Toby looks curious but he doesn’t ask any more questions. “Cool,” is all he says. He hands me the set of keys, pointing out the one that opens the office. “Slip it in my locker when you’re finished,” he says. “It’s number 503 outside Mr. Connolly’s class.” Then he flashes us a grin, says, “See you there, then,” and winks at me before he hurries away. I exchange a look with Bea, who barely suppresses a smile as I hand her the key to fit into the lock.

We try to be in and out of the office lickety-split, like lightning. The filing cabinets squeak and we muffle our laughter. Bea whispers that we’re lucky our school still lives in the Stone Age, that most schools’ files are on computer, password-protected, but here they’re kept in cardboard files in cabinets that don’t lock. This is one of the good things about living in a tiny speck of a town in Middle of Nowhere, County Mayo: We haven’t all quite caught up with the twenty-first century yet.

“What’s her last name again?” Bea asks, thumbing through the alphabetical files.

I open my mouth to answer, then frown. “I’ve been blanking on it for the last few days,” I say. “I
know
I know it.” I rub my forehead with exasperation. “Try under
M
?”

Bea shuffles through a few files before pulling one out triumphantly. “Got it!”

Elsie’s file has a tea stain on it, straight across the last
name. The cardboard is stuck together—the tea, I imagine, was milky and sugary, turned to syrup when it dried—but the information we want is on the front cover. Bea jots down an address and a phone number in her homework notebook and we hightail it out of the office like bandits, running low under the classroom windows.
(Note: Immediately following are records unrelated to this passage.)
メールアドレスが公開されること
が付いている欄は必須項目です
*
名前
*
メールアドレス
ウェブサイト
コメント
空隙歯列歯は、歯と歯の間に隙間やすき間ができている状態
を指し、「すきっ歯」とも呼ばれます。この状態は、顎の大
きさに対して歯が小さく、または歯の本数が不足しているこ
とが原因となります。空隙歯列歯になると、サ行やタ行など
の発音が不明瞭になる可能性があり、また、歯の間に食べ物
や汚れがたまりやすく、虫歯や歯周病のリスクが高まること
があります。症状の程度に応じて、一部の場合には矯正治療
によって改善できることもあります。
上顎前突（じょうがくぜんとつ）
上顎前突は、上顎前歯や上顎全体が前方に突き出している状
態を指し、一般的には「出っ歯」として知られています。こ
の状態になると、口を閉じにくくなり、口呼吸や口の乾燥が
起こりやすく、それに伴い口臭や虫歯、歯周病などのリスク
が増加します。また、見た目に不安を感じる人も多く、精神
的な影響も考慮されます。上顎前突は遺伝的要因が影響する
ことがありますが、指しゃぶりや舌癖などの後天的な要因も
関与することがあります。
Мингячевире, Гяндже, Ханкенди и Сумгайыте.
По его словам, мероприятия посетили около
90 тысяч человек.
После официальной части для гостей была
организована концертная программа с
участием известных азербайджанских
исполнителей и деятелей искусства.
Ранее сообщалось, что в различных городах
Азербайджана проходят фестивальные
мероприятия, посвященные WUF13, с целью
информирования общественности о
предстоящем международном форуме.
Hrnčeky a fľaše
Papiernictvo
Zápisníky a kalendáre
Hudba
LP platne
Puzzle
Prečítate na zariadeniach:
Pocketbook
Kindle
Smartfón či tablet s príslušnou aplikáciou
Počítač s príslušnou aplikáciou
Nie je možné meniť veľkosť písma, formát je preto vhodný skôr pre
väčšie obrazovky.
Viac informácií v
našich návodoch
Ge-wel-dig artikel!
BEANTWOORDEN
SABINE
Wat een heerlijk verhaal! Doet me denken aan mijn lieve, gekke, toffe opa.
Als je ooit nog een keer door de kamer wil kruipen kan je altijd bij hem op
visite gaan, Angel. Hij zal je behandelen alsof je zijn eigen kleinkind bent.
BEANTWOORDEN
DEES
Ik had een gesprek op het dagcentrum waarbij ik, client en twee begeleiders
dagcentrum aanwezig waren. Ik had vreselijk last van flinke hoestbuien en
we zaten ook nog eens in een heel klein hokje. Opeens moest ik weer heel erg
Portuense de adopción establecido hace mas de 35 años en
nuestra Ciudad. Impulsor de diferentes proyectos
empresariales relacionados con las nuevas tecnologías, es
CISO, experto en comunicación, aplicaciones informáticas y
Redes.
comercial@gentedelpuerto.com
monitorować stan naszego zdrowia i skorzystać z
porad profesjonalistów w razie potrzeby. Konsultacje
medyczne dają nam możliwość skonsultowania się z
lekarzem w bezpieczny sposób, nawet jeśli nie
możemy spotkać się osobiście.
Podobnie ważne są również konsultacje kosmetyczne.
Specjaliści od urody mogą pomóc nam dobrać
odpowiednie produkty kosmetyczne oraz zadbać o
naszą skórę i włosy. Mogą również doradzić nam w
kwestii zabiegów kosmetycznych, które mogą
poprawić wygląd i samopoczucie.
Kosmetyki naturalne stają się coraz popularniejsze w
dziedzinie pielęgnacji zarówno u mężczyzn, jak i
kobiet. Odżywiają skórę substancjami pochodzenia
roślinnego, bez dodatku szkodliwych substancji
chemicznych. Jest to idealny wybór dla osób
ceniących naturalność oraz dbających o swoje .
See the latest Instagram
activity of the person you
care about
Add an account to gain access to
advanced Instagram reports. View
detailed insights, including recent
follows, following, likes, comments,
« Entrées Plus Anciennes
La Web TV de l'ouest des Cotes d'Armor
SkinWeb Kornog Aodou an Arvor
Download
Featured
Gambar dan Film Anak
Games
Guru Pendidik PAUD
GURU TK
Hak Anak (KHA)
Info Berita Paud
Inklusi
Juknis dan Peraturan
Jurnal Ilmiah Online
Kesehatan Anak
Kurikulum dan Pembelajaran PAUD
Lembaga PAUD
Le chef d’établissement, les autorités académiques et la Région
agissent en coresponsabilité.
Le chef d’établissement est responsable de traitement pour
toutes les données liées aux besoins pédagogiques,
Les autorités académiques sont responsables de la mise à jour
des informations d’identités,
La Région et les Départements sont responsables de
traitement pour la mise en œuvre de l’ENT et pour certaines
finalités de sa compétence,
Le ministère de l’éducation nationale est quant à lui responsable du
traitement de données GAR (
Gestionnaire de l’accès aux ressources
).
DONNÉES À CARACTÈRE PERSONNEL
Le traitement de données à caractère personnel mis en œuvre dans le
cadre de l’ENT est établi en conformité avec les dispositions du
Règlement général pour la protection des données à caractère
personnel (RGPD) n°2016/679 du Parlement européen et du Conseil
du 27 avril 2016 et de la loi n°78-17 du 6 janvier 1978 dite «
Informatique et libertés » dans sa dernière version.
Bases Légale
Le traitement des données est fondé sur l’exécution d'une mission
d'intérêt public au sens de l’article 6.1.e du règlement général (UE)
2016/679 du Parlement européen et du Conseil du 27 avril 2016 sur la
Once we’ve sped out of the main building, through the parking lot and out of the school, we screech and whoop in triumph. We skip and jump along the grassy side of the main road, and once we hit the smaller country road out of town, we spread our arms and spin like tops. Our uniform skirts swish out like tartan bells.

When we are properly breathless we throw ourselves down by the side of the road near the river and Bea pulls out Elsie’s phone number. Without saying anything, she hands it to me and I take out my phone and dial the number. Everything goes very quiet. Above us the trees rustle and the birds chirp. In the field, the sheep bleat. The air smells a little like rain. I put the phone to my ear and hold my breath. The call takes a moment to go through, then my phone makes a sad little
beep beep beep
noise and the connection dies. Bea looks at me expectantly. I shake my head. “Either her phone’s turned off, or this isn’t a real number.” I don’t know why, but it gives me a sinking feeling.